Ces événements, messieurs, me mettent dans l’impossibilité de faire l’expérience que j’avais promise, à moins que l’Assemblée ne me prenne sous sa sauvegarde spéciale, ainsi que les personnes nécessaires à l’exécution de cette expérience. Je m’engage à la mettre à exécution avant douze jours, si l’Assemblée veut seconder mon zèle, en m’accordant l’indemnité nécessaire aux réparations de mes machines, et surtout en prenant les mesures convenables pour ma sûreté et celle de mes coopérateurs. »

La demande présentée en ces termes, au gouvernement, devait rester longtemps sans réponse. Le 21 septembre, la Convention nationale avait remplacé l’Assemblée législative, et les nombreuses préoccupations politiques de cette époque agitée, faisaient négliger les questions d’ordre secondaire, ou qui n’exigeaient pas une solution immédiate. Ignace Chappe ne faisait pas partie de la nouvelle Assemblée. D’un autre côté comme c’était avec leurs propres deniers que les Chappe avaient pourvu aux frais de tous les travaux, qui avaient atteint la somme de 40 000 francs, leur fortune était compromise. En même temps, leur sécurité était loin d’être assurée, car en ces temps difficiles, le peuple continuait à voir avec méfiance un mystérieux appareil dont il ne comprenait pas l’usage.
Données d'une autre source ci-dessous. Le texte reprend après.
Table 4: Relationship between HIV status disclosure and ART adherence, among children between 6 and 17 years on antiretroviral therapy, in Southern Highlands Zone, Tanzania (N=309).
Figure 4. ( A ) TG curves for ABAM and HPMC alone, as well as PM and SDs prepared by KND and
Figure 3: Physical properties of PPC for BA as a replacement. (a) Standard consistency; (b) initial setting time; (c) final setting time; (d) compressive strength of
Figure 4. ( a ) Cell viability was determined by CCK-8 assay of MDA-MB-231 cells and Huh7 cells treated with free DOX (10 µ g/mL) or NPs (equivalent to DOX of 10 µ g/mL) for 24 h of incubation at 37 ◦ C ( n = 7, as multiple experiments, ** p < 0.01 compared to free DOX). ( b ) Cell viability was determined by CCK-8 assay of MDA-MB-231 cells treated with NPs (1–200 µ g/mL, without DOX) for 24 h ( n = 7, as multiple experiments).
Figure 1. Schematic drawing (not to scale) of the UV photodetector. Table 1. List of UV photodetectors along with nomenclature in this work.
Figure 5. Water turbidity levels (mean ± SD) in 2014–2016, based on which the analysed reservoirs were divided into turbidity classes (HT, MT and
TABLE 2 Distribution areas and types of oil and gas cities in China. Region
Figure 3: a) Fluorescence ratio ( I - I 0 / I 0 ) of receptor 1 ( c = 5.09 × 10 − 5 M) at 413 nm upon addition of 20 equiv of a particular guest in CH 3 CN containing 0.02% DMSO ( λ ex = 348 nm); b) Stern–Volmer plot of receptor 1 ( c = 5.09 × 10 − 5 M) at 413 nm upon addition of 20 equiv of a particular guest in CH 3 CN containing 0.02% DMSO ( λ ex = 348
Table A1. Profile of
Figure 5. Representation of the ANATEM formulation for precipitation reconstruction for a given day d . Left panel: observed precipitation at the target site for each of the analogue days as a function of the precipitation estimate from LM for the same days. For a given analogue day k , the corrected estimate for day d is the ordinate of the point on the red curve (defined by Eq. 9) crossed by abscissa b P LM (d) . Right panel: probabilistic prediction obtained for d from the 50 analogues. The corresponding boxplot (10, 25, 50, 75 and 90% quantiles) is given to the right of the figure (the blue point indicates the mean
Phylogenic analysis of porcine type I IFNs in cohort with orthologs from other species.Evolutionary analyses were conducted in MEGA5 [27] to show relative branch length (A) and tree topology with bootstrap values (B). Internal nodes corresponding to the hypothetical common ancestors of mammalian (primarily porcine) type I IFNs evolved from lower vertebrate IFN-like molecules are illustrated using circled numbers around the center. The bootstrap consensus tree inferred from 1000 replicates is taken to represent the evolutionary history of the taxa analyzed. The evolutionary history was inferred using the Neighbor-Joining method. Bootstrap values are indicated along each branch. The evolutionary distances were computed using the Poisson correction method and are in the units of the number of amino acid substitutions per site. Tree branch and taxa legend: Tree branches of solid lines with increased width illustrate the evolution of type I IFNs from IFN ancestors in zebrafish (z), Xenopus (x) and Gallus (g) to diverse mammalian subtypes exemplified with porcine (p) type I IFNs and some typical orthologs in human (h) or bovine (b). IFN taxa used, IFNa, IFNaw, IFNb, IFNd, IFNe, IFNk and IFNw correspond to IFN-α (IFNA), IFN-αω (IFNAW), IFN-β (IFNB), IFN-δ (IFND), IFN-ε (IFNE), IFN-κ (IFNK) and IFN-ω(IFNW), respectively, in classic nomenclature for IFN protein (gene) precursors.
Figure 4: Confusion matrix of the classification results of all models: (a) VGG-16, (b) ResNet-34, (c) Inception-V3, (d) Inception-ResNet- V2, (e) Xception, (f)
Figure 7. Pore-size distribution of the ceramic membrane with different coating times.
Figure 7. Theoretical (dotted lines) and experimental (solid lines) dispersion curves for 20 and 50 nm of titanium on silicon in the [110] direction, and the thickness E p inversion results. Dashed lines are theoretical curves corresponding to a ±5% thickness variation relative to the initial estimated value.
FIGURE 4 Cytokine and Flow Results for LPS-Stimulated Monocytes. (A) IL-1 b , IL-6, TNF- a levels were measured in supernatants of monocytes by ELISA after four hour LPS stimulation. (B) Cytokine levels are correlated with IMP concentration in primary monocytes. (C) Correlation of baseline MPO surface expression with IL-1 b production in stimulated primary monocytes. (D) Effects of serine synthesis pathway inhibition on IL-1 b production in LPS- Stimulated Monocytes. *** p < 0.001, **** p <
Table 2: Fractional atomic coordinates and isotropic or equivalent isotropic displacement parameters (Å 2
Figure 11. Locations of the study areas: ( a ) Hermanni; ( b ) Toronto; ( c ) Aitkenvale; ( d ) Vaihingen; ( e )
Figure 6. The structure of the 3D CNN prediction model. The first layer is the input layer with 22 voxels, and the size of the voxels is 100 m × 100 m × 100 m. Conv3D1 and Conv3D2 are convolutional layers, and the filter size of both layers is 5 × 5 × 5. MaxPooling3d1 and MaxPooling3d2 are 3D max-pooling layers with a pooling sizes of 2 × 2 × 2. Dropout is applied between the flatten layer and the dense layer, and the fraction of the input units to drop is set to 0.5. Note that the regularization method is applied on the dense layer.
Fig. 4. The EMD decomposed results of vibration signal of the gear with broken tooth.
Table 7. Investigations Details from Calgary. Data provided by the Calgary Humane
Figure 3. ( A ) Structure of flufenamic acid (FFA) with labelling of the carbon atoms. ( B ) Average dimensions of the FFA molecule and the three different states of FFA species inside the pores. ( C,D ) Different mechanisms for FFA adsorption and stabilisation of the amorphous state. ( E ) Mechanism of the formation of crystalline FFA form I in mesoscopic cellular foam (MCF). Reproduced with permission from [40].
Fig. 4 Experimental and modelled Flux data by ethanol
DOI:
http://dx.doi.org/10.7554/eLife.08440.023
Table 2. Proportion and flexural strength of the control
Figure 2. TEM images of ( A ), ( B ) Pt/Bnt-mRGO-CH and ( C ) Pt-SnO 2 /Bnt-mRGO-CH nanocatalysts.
Claude Chappe avait heureusement la première qualité de l’inventeur : il avait la patience. Il attendit qu’une occasion favorable vînt éclairer son étoile, un moment éclipsée.

En attendant, Ignace Chappe qui, en sa qualité d’ancien représentant du peuple, avait conservé ses relations dans les ministères, avait soin d’entretenir les bonnes dispositions des fonctionnaires en sa faveur. Il passait de longues journées dans les bureaux de la guerre dont Bouchotte était alors ministre.

Dans une conversation qu’il eut un jour, avec le chef de division Miot, Ignace Chappe fit faire un grand pas à l’invention, non dans les choses, mais dans les mots, ce qui a bien sa valeur. On avait désigné jusque-là la machine de Chappe sous le nom de tachygraphe, c’est-à-dire qui écrit vite (ταχὺς, vite, γράφω, j’écris). Miot, homme lettré, qui fut plus tard membre de l’Institut, ministre plénipotentiaire et ambassadeur, n’approuvait pas l’expression de tachygraphe. Cette expression était, en effet, incomplète, car elle n’implique pas l’idée de l’écriture à distance. Il proposa à Ignace Chappe de remplacer cette désignation par celle de télégraphe, c’est-à-dire qui écrit de loin, expression correcte et juste, qui, ne spécifiant aucun système, exprime très-bien l’idée de la distance, et répond ainsi parfaitement à l’idée de l’invention. Cette expression, qui passa promptement dans la langue française, et de là dans d’autres langues de l’Europe, ne fut pas pour rien dans le succès du nouveau système de correspondance. C’est au mois d’avril 1793, que Miot baptisa si heureusement la découverte française[1].

Cependant plus d’une année s’était écoulée depuis le jour où Claude Chappe avait présenté sa pétition à l’Assemblée, et les choses n’avançaient pas. La pétition avait été envoyée au Comité de l’Instruction publique, et elle dormait, oubliée dans ses cartons.

Ce fut par hasard qu’un député de la Convention, membre du Comité de l’Instruction publique, le citoyen Romme, qui avait quelques notions de sciences, trouva dans les cartons l’exposé de l’inventeur. En d’autres temps peut-être, ce projet n’eût aucunement excité son intérêt. Mais à une époque où plusieurs armées éparses sur divers points du territoire, avaient besoin de pouvoir communiquer promptement et librement entre elles, un agent rapide et secret de correspondance

  1. Éd. Gerspach, Histoire administrative de la télégraphie aérienne en France, in-8o, Paris, 1861, page 16.